# Crankshaft Position Sensor Location (HELP! VW guy)



## JettaDude123 (Feb 8, 2004)

My gf's car won't start, narrowed it down to the crank position sensor and was using this image to locate the sensor: 

http://www.justanswer.com/audi/4rcnb-audi-a6-quattro-crank-position-sensor-located.html 
(scroll down a bit) 

My first question is that the image above is for a 30v (2001) and her's is a 12v (1996), so is the 12v CPS in the same location as the 30v? 

If yes to above, I sneaked a peek in that area and IT'S NOT THERE! I can clearly see the opening for the sensor and the (clean) threaded hole for the screw. Not sure how it could have fallen out but maybe it did. 
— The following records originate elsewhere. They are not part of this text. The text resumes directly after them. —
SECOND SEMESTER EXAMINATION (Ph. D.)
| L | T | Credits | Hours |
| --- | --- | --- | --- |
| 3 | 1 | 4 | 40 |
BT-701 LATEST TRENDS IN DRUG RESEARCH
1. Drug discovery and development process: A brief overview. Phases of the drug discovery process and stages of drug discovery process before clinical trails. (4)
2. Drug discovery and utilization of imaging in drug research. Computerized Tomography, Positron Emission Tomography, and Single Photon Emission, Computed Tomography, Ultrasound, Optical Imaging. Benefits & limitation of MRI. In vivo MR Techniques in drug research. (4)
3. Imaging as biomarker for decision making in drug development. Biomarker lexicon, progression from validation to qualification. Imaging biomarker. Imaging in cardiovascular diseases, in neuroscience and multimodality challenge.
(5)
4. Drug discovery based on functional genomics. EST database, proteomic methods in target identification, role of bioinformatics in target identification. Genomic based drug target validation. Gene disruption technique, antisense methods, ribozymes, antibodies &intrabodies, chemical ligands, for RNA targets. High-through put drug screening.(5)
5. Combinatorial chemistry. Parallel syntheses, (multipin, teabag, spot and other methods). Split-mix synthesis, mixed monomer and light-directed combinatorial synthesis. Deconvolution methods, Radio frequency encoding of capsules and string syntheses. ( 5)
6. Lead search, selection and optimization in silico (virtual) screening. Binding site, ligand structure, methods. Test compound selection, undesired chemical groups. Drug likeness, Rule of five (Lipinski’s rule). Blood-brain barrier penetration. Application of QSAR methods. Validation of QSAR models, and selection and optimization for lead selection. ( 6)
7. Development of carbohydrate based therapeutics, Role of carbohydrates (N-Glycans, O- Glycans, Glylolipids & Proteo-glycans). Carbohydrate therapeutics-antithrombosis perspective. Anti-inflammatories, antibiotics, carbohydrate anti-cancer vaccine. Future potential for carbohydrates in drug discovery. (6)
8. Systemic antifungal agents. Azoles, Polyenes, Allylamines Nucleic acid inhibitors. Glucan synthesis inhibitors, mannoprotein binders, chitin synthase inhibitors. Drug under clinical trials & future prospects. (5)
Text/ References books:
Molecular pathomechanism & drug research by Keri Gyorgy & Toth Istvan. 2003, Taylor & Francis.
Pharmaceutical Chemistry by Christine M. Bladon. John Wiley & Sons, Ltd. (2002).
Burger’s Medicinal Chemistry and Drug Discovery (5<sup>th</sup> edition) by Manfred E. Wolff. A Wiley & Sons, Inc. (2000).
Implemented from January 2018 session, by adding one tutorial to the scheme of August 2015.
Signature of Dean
My last question is an important one: since I can't find the sensor itself (FML) where does the other end plug into the car? I was planning on just following the sensor cord back but apparently that isn't going to happen. 

THANK YOU SOOOO MUCH FOR THE HELP! We're in a bit of a pinch as we need to get the car fixed pretty soon.


----------



## Dev622 (Aug 1, 2012)

The plug should be behing the coolant reservoir on a passat. It's a gray plug 




JettaDude123 said:


> My gf's car won't start, narrowed it down to the crank position sensor and was using this image to locate the sensor:
> 
> http://www.justanswer.com/audi/4rcnb-audi-a6-quattro-crank-position-sensor-located.html
> (scroll down a bit)
> ...


----------



## Slimjimmn (Apr 8, 2006)

thats where the crank sensor is on all v6 vw/audi transverse engines. Located on engine block right next to transmission above axle driver side 

if its not there possibly is fell out and axle took care of the rest?


----------



## JettaDude123 (Feb 8, 2004)

thanks guys I found it. Turns out I WAS looking in the location it would be for the 30v. Harder to find diy info on those 12v's. Lets hope it runs for a while more maintenance free


----------